Inside what initially seems like a well-appointed quilt shop with bolts of fabrics and quilt-making equipment are a few rooms devoted to the museum-quality display of quilts.
It’s there that, on April 21, a nine-quilt exhibit created 30 years ago will go on display.
“So this exhibit is the 30th anniversary of this 1995 project that was done by the Japanese American women,” said Pati Sauter, a board member of the Japanese American Resource Center of Colorado.
The exhibit is entitled “The Colorado Japanese American Women’s Quilt Project.” It consists of nine quilts, each with eight panels that tell personal stories. The quilts they made were initially shown at the Arvada Center for the Arts and Humanities in 1995 and have been in storage ever since.

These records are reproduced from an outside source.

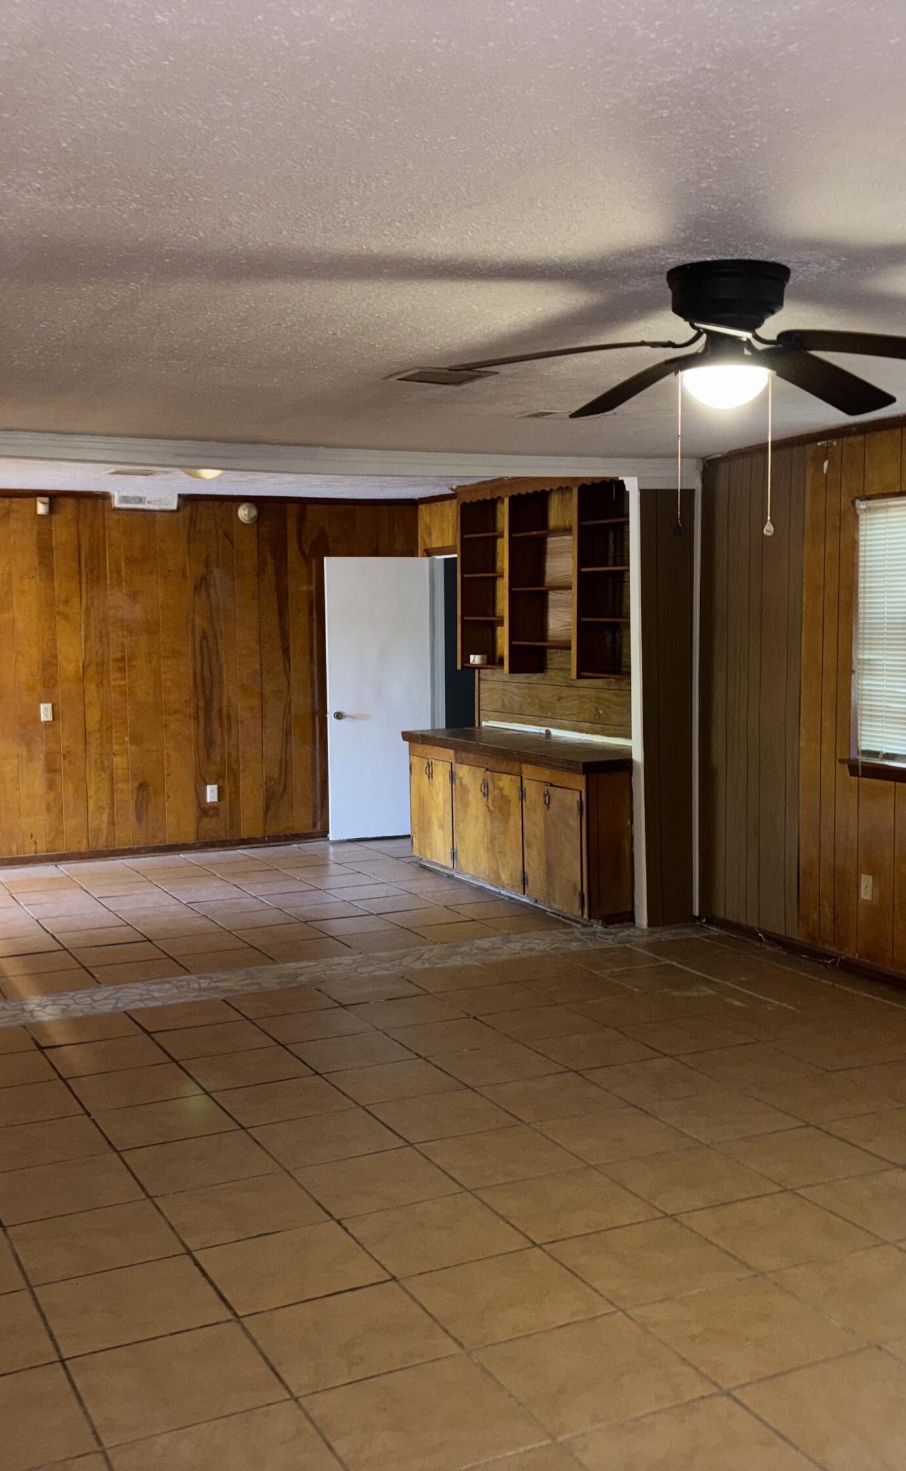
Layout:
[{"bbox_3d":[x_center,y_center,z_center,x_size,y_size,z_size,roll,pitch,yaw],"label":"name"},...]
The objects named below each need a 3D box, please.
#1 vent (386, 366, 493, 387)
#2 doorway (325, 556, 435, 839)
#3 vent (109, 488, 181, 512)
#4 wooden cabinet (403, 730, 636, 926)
[{"bbox_3d":[-0.040,-1.181,4.864,0.300,0.025,0.300,-3,6,-26],"label":"vent"},{"bbox_3d":[-0.517,-0.271,10.585,0.820,2.020,0.080,-4,6,-29],"label":"doorway"},{"bbox_3d":[-2.055,-1.571,9.882,0.450,0.135,0.060,-3,6,-26],"label":"vent"},{"bbox_3d":[0.431,0.461,8.672,0.610,0.870,2.130,-3,6,-26],"label":"wooden cabinet"}]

Each quilt was created as a way to memorialize and record “memories of the evacuations, incarcerations, and restrictions surrounding WWII,” according to the booklet that accompanies the exhibit, which opens on Monday and will have a reception next Friday.
Well-cared for since 1995, the nine quilts are all rectangular, about two feet by three feet in size, and they contain eight panels, each about seven inches square, each created by a different person — over 80 of the quilters were women, and one man. The quilters are from Colorado, Nebraska and Wyoming.
What makes the quilts different from decorative quilts with starbursts or other designs is that each panel on the quilt tells a story. Each square on the sample Sauter showed had a crest that was used to identify the family.

One family crest panel is stitched onto dark blue fabric, into what looks like blue origami cranes with Japanese stitching.
”It’s called Sashiko – it means little stabs in Japanese,” Sauter said of the technique in which each stitch is placed in an identical way to the other, with a short length of thread. Another panel has two very small photos that were silk-screened onto the fabric, and another is of lavender flowers on a peach-toned background.
“They encouraged all of the quilters to tell their family stories, or if they just made it a very kind of diverse theme ... it's storytelling,” said Millie King, another JARCC board member. “Each of the blocks tells a story about their families or a story about an experience, memory that they had, experience of their businesses that they started when they came to Colorado. Some are mementos of gratitude to the older generation, just thanking them for their perseverance through camp and all that kind of stuff.”
The organizers of the exhibit aren’t the only ones focusing on it. Gov. Jared Polis also weighed in with a letter that said: “Your accomplishment of having 9 storytelling quilts showcasing family experiences of 84 women and 1 gentlemen from CO, NE and WY is incredibly admirable, along with JARCC’s mission to preserve, celebrate and share the Japanese and Japanese American experience in Colorado.”
The exhibit will be up until the middle of July, according to Shirley Esher, the exhibits coordinator for the museum.